Everything in the listing must be repeated exactly, apart from the images.
Records section start
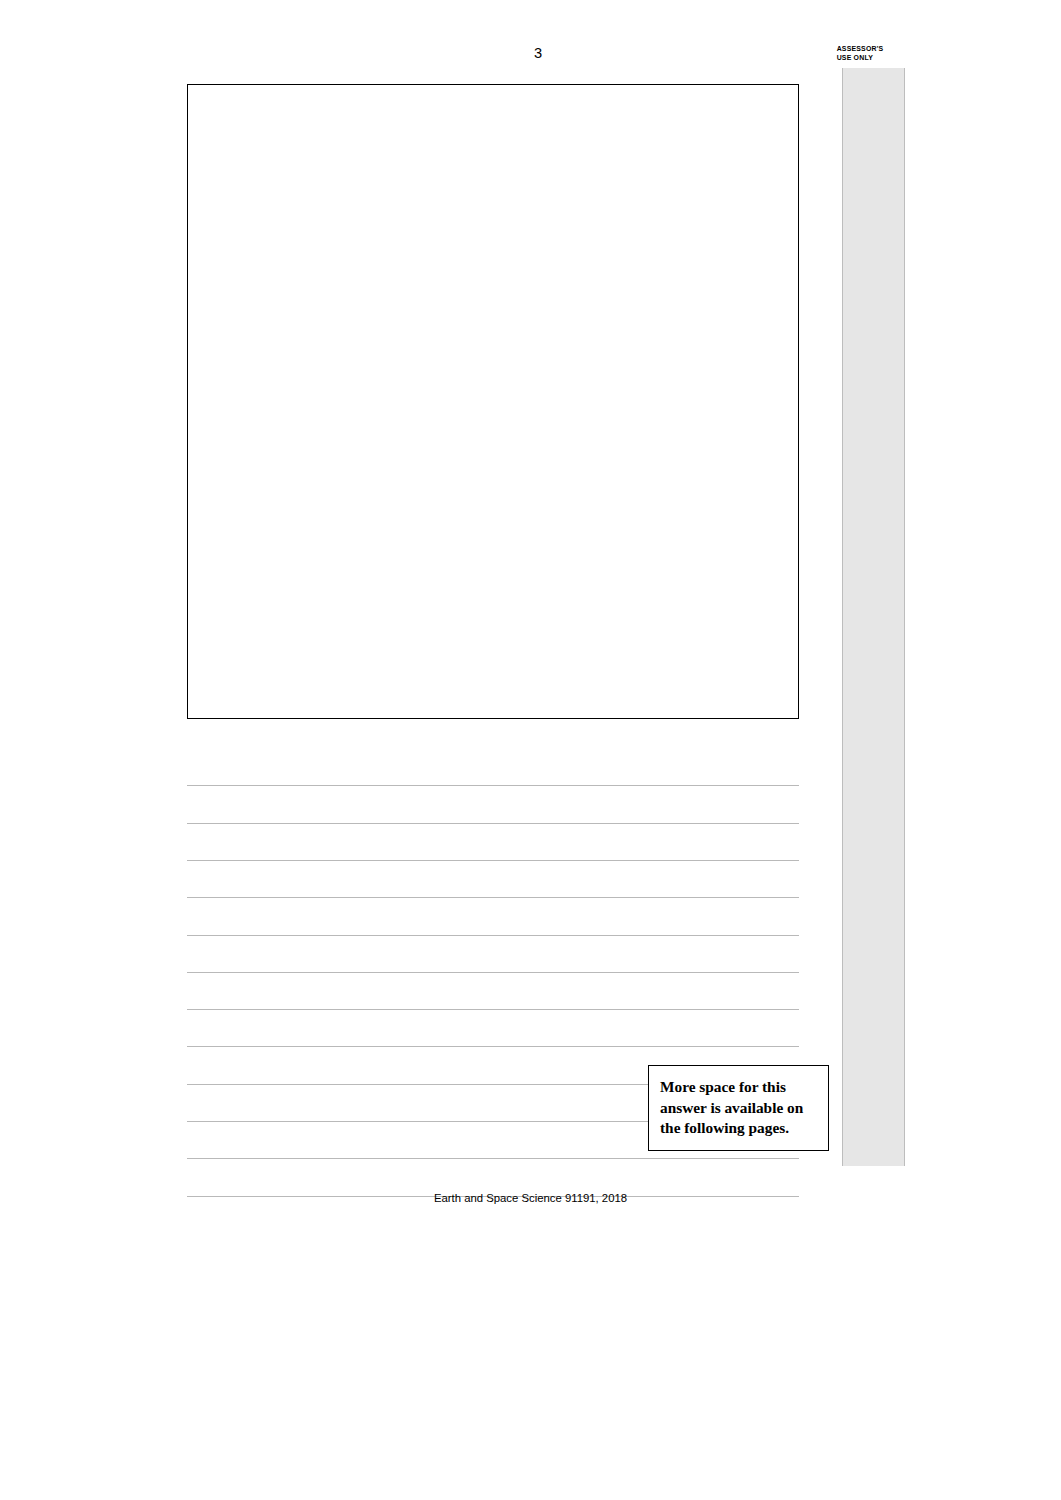3
ASSESSOR'S
USE ONLY
More space for this answer is available on the following pages.
Earth and Space Science 91191, 2018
Records section end
◆ **Your solution**
3
ASSESSOR'S
USE ONLY
More space for this answer is available on the following pages.
Earth and Space Science 91191, 2018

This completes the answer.